Validate steps ids of composite action outputs
Hi, thanks for this awesome tool.
It has saved me many times from pushing a faulty version of my workflows. One issue that keeps biting me is what's described in the title.
For a more specific example of what I mean can be found in the following PR I made to a personal repository:
- https://github.com/anttiharju/vmatch/pull/361
Based on the example you provided, it looks like doing this would require parsing expressions, and then also fetching and parsing the referenced action to determine its outputs, and making sure the reference is valid. Is that correct? If so, this probably falls into a similar bucket to #99, with a dependency on an at least partial implementation of #22, with some #38 for flavour. Do you think I've got the right end of the stick?

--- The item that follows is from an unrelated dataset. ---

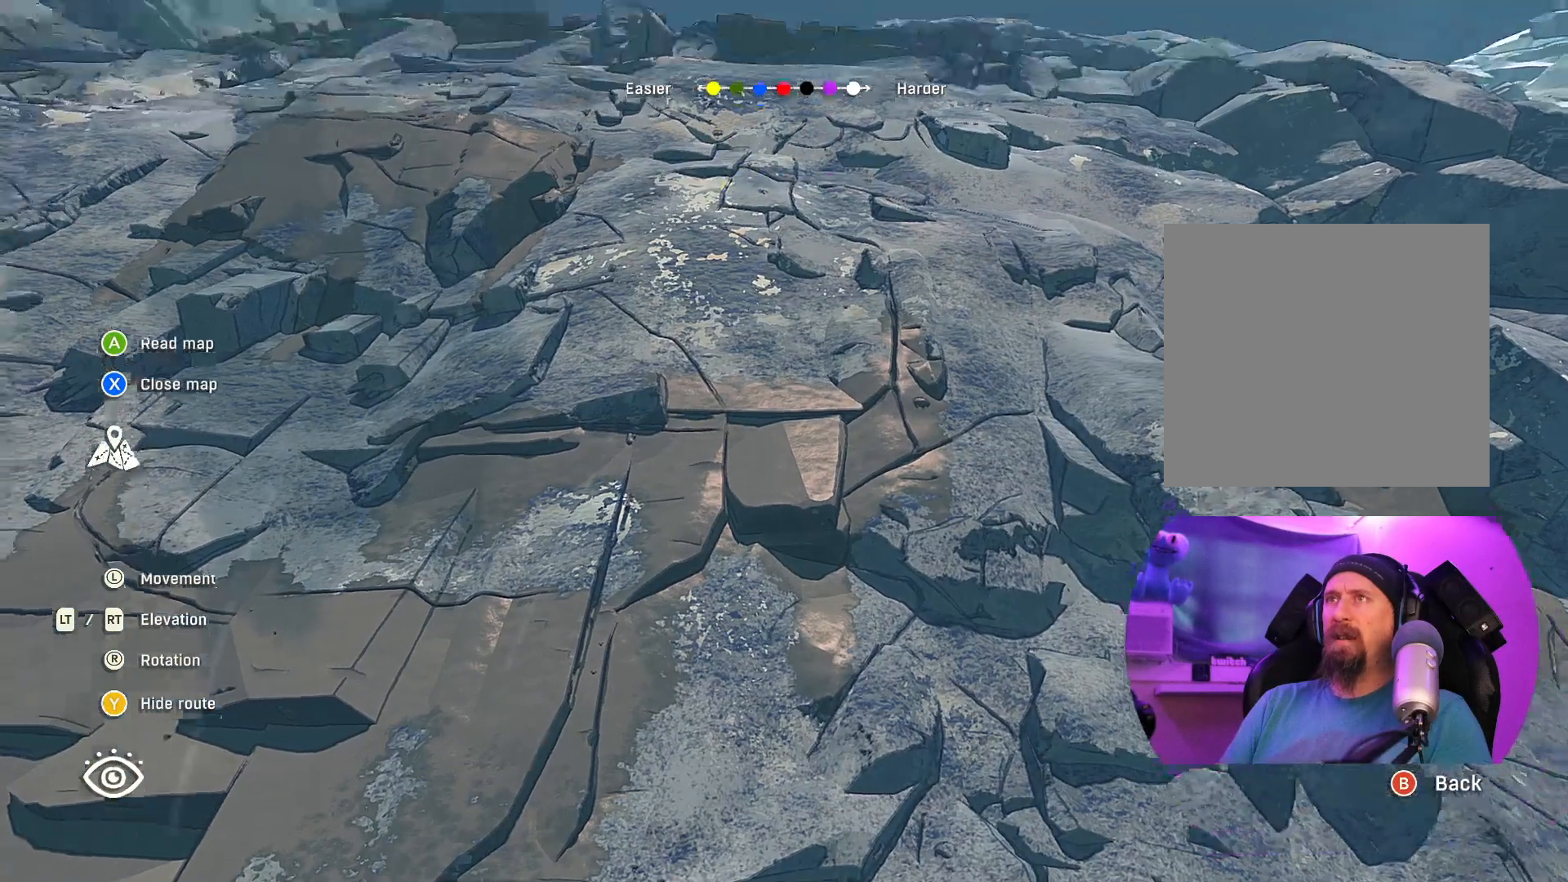
{"buttons": [], "left_stick": "left", "right_stick": "center", "events": [[50, "right_stick", "up-left"], [183, "right_stick", "center"], [450, "left_stick", "left"]]}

Agree that a minimal implementation of #22 would be needed, but not sure about the need for network calls from #38.
I am thinking about validating internal consistency for a given composite action, i.e. with
name: "Underscore name"
description: "Output repository name with underscores instead of hyphens"
runs:
using: "composite"
steps:
- name: Convert hyphens to underscores
shell: bash
env:
REPO_NAME: ${{ github.event.repository.name }}
run: |
echo "name=${REPO_NAME//-/_}" >> "$GITHUB_OUTPUT"
outputs:
filename:
description: "Filename with underscores"
value: ${{ steps.file.outputs.name }}
the tool would report that no step with id file exists. Or with
name: "Underscore name"
description: "Output repository name with underscores instead of hyphens"
runs:
using: "composite"
steps:
- name: Convert hyphens to underscores
id: file
shell: bash
env:
REPO_NAME: ${{ github.event.repository.name }}
run: |
echo "name=${REPO_NAME//-/_}" >> "$GITHUB_OUTPUT"
outputs:
filename:
description: "Filename with underscores"
value: ${{ steps.fle.outputs.name }}
that no step with id fle exists. Unless I'm unaware of a way to define a valid output value without defining the id: for a step in the same file?
Perhaps I could have written a better description in the first place, apologies.